Yoksa bu silahları kendilerinin de yerine kullanacakları için mi?
Doğrusu hayret etmemek elde değil.
Peki durum bu aşamaya getirilirken batılı ülkeler neden takası yeterli görmemektedirler? Fransa bunu makul bir adım olarak değerlendirdi derken o da bunun yeterli olmadığını dile getirmeye başladı.
İsrail durumdan rahatsız olabilir. Pek çok konuda İsrail’in işine gelmemektedir. (Türkiye’nin başarılı bir arabuluculuk görevi onları çok rahatsız edecektir. Onlar Prestiji olmayan bir Türkiye’yi sevebilirler) Zira onun derdi ille de İran’ı vurmak ve savaş çıkartmak, savaşa batılı ülkeleri bulaştırmak ve bunun neticesinde de kendi konumunu daha da güçlendirmektir. İsrail ancak gergin bir Ortadoğu’da rahat edeceğini düşünüyor.
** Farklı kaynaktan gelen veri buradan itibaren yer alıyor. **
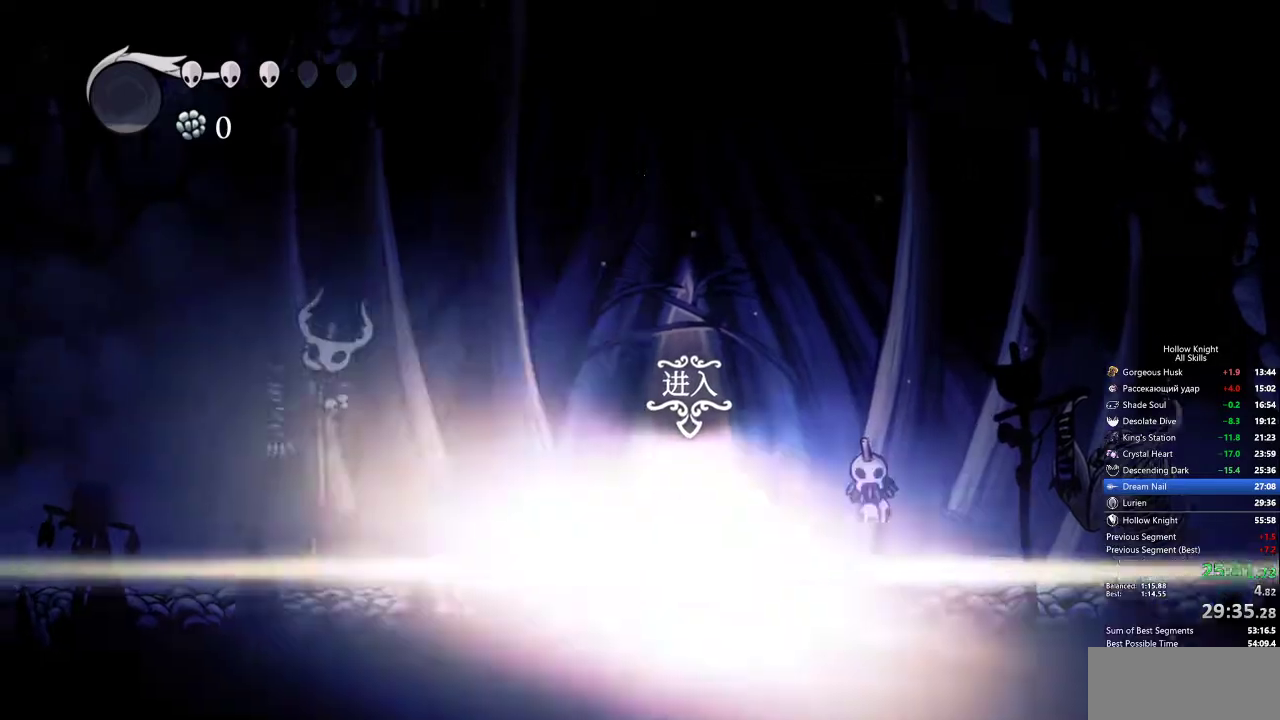
{"keys": []}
Anlayışı gereği sürekli kan akacak ve bundan batının desteğini yanında görecek. Savaş tamtamlarının çalmadığı bir Ortadoğu sivil düşünecek, sivil düşünen halklar yönetime dâhil olma kıvamına gelecek ve bu da İsrail’in kukla rejimleri boyunduruğu altına almayı zorlaştıracaktır. O zaman Ortadoğu halkı onurlu yöneticileri seçme yoluna gidecekler. Bu şuura sahip ülke ve halklar İsrail’in asla böyle gamsız zulmetmelerine izin vermeyecektir. Böyle bir Ortadoğu’da İsrail bu kadar pervasız davranabilir mi?
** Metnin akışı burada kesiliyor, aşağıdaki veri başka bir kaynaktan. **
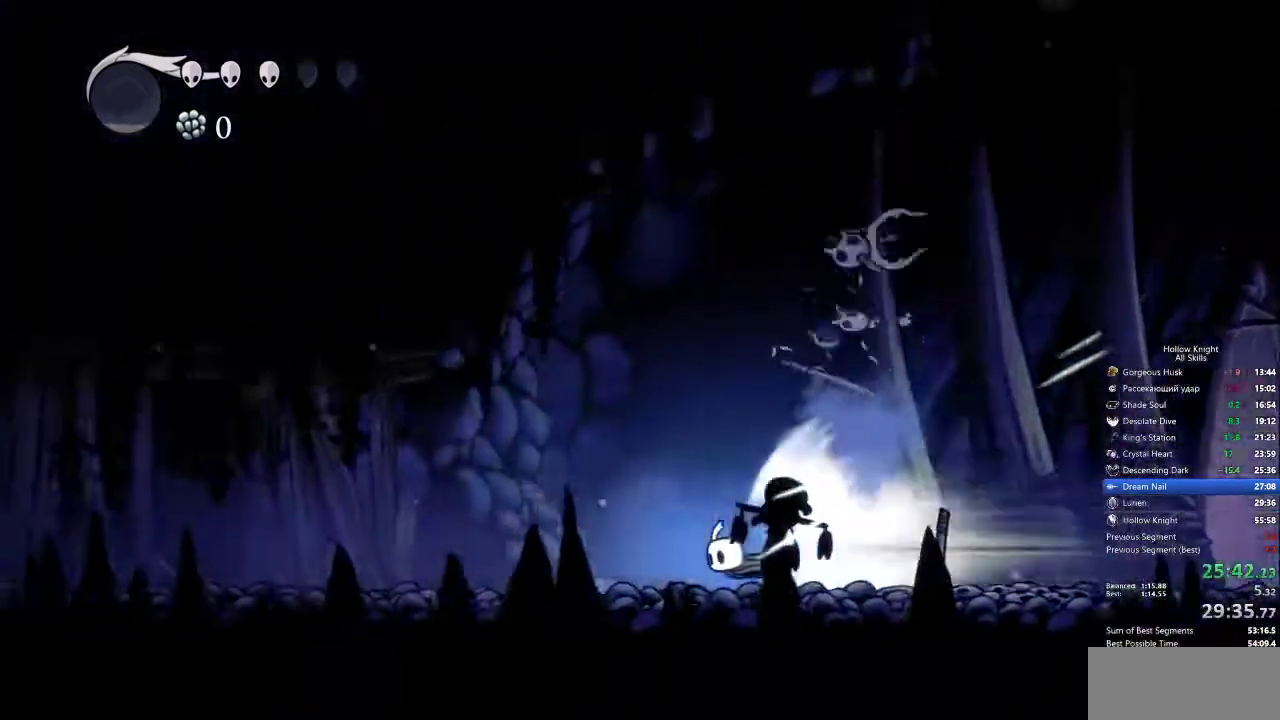
{"keys": [], "events": []}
İran abluka altına alınınca Türkiye diplomatik girişimleriyle İsrail’in oyununu bozdu, sonraki adımı İran’ı vurma üzerine kurgulanan senaryosu boşa çıktı İsrail’in… Türkiye’nin bu anlaşmayı sağlayan en aktif ülke oluşu da İsrail’i zora sokmuştur. Çünkü prestiji her geçen gün artan bir Türkiye İsrail’i çok ciddi bir şekilde rahatsız etmektedir. Güçlü bir Türkiye bölgede İsrail’in zulmünü sürdürmesine en ciddi engeldir. Ayrıca Arap ülkeleri bu başarıyı gösteren Türkiye’yi örnek alıp halkın egemenliğini esas alana yönetimlere geçer ise nelerin olacağını yukarıda anlattım.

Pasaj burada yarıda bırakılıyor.